What I did then I thought was quite clever. I matched all the points in a little 200m circle on the south side of the data set, this only matched points that were:
In the target set
On the road I wanted
One of the other tricks I did earlier also is worth mentioning. I cut the data set just after the first traffic light and just before the next. This meant that if I graphed the points there would be a jump in point order.
What I did is I matched all the points that went across the bridge and left joined the data so that matching points had a new “On Path” value equal to 1. So now out of my data set I new which points were on the route. Then with the ordered data set I set each subsequent point to be “On path” if its number was one unit away and on the same trip. This meant that each point had to be sequentially connected to the one over the bridge to be considered. This dropped the highway traffic and the Sangster hairpin.

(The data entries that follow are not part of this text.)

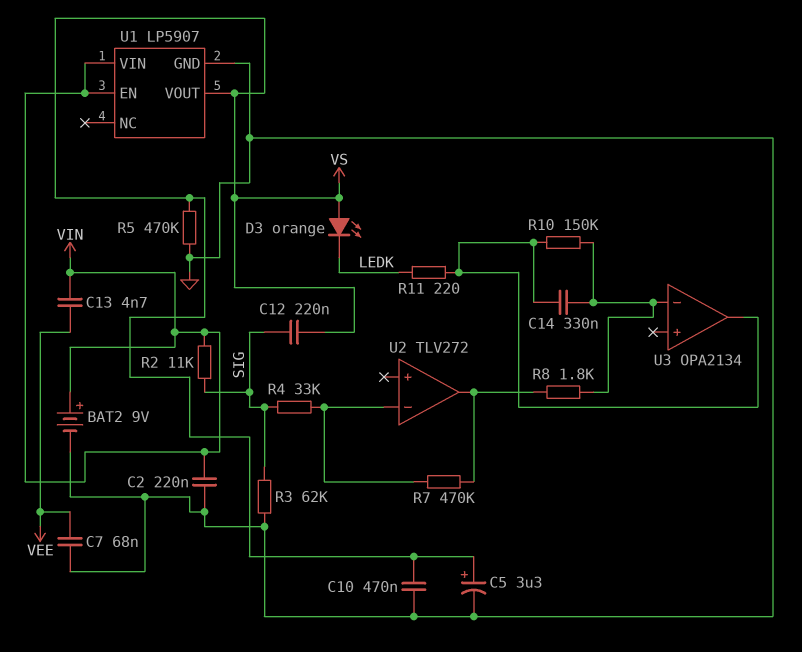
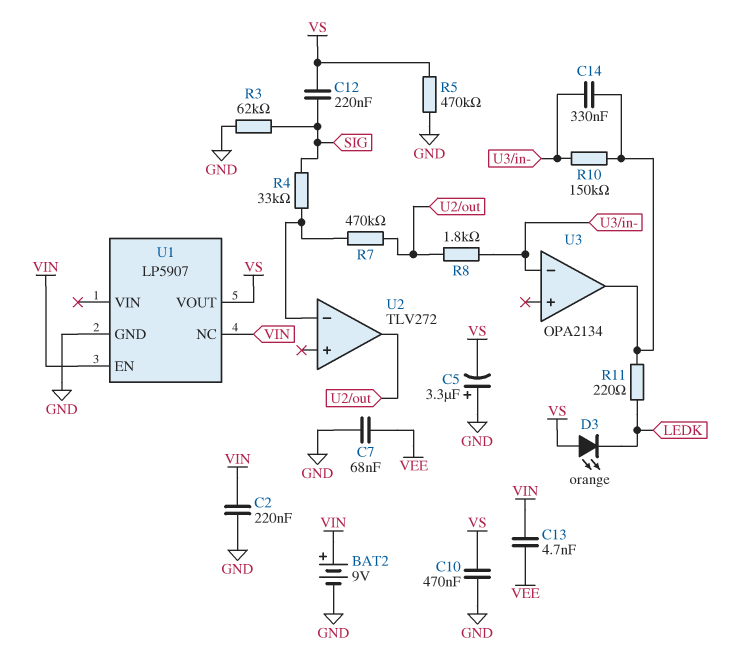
C5: 3.3uF (plus VS, minus GND) -> 3.3uF (plus GND, minus VS)
R2: 11k (SIG, VIN) -> none
U1 pin NC: none -> VIN
U1 pin VIN: VIN -> none

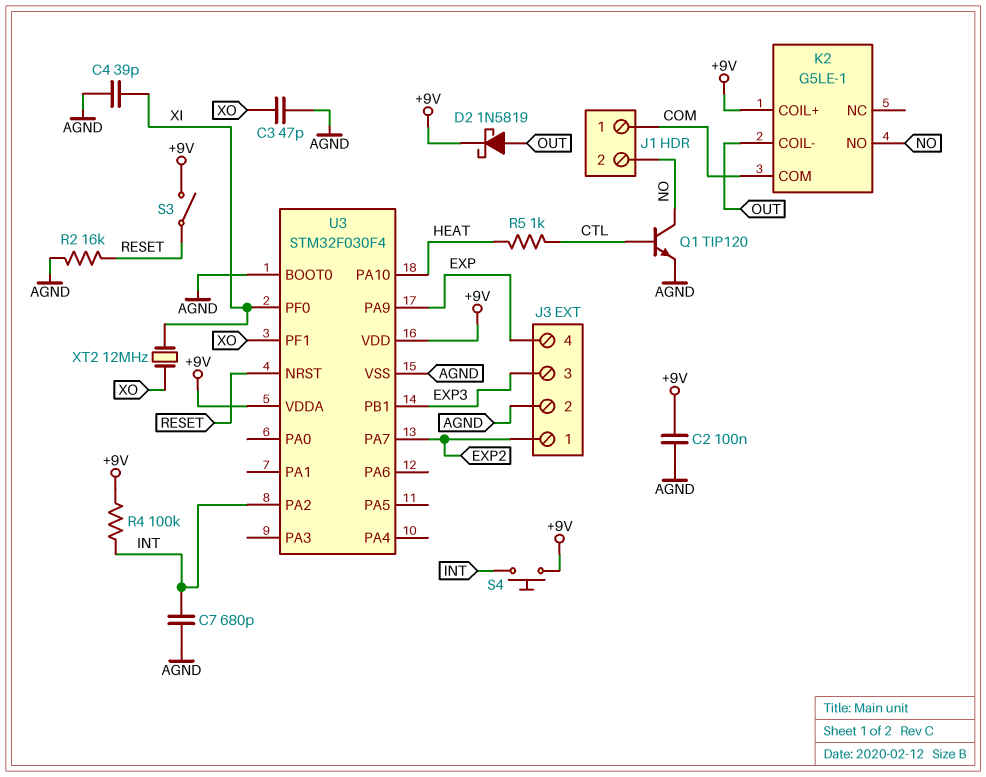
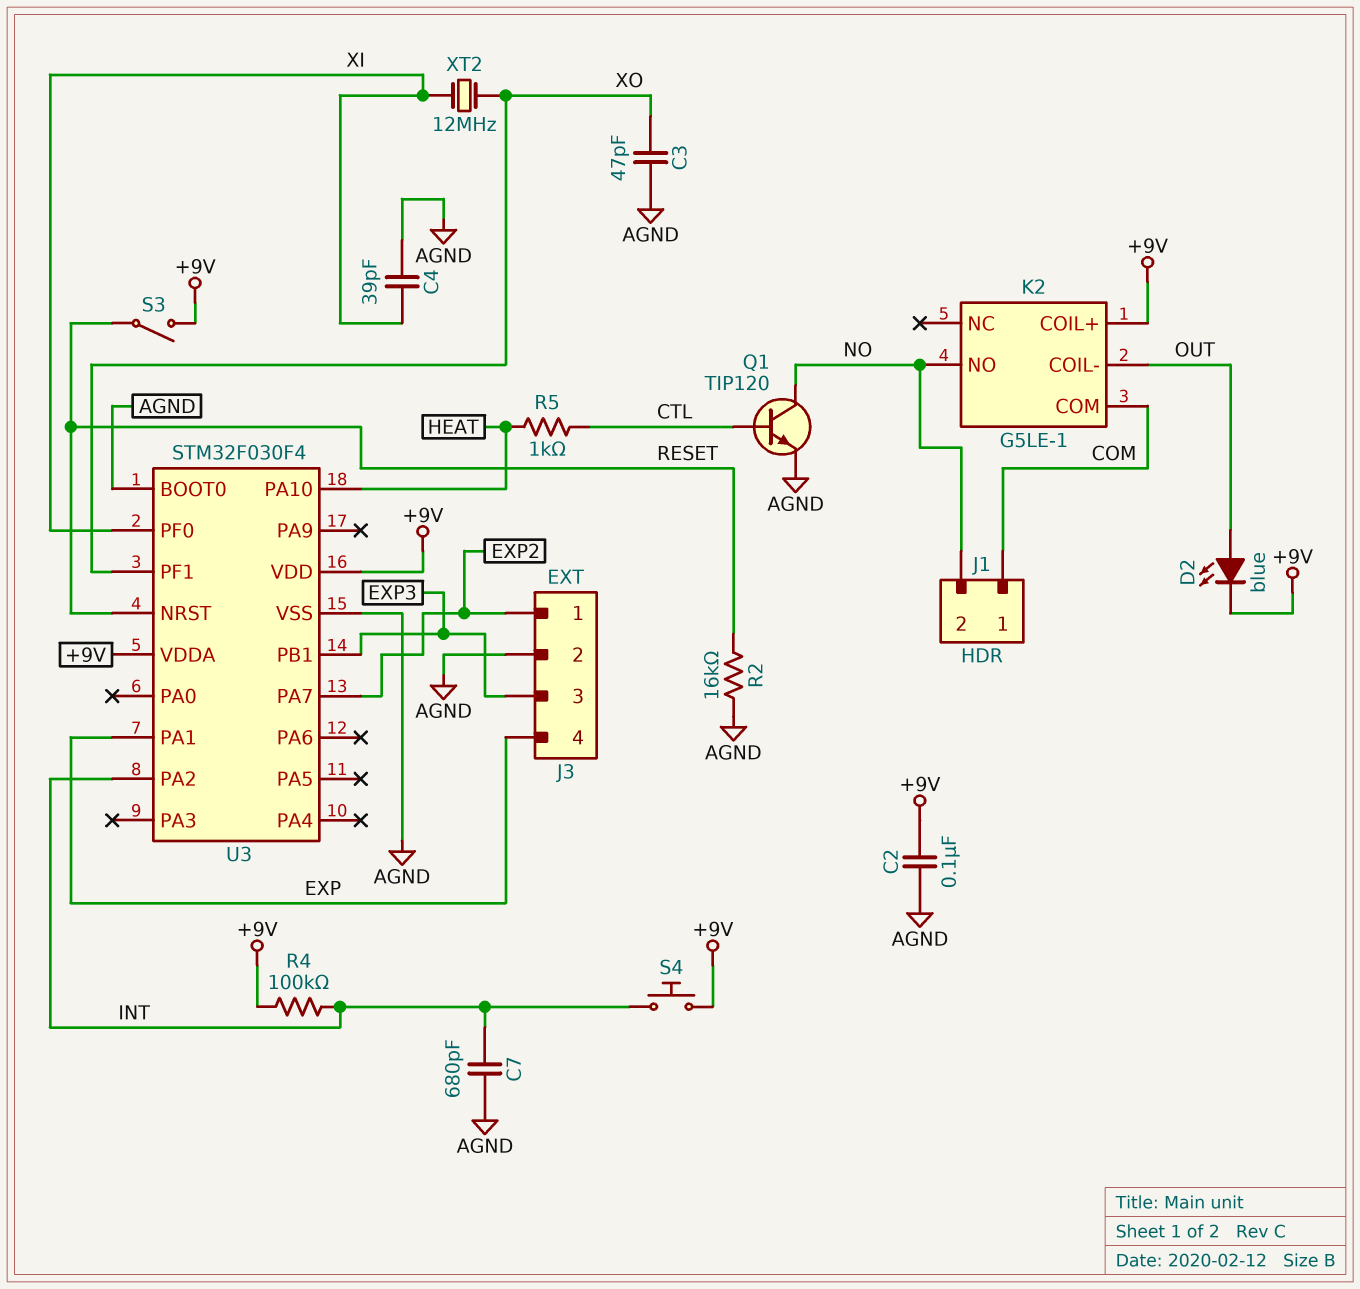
D2: schottky 1N5819 (A OUT, K +9V) -> LED blue (A OUT, K +9V)
U3 pin PA1: none -> EXP
U3 pin PA9: EXP -> none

I started using caching tools so it does show an error on the flow, but then i don’t have to repeat the previous steps in the flow so the runtimes are a lot better. I now want to work out the distance (which should be roughly the same for each trip, give or take a few meters). There is a high drift in distance the faster you go (oh there you are Heisenberg). Now I get distance and direction by matching the data points by timestamp to the minimum and maximum timestamp. I give the minimum timestamp 1 and the maximum as 2. I can then also work out speed.
Now to finish the calcs, I rejoin the speed and distance to the data points. I need to be careful in Tableau to use and aggregation of speed and distance to ensure I don’t duplicate the info.
So let’s have a peak at the data know. Firstly, lets so the start and end points:
Now we are getting somewhere, aside from GPS drift, this is a really good indication of the left and the wrong side of the road. So now I want morning traffic only which would be South Bound, before 9AM.
Now, the spikes, 2015, I started taking my kids to school down that road, instead of the leisurely 8:30 drive I was now on the 7AM run. However, if I got to that section just before 7AM (which I finally got right in april 2015 I could get through this section at pre July 2014 times.
Let’s have a look by year and sort the durations based on start time.
If I hit that section of road at 6:55AM, I can get through quickly and predictably. If I hit that section of road after 7, I am around 26 seconds slower (over 400m) If I hit it at 8 it is quite quick and after 9 slows down again.
Please excuse me, I need to go set my alarm clock.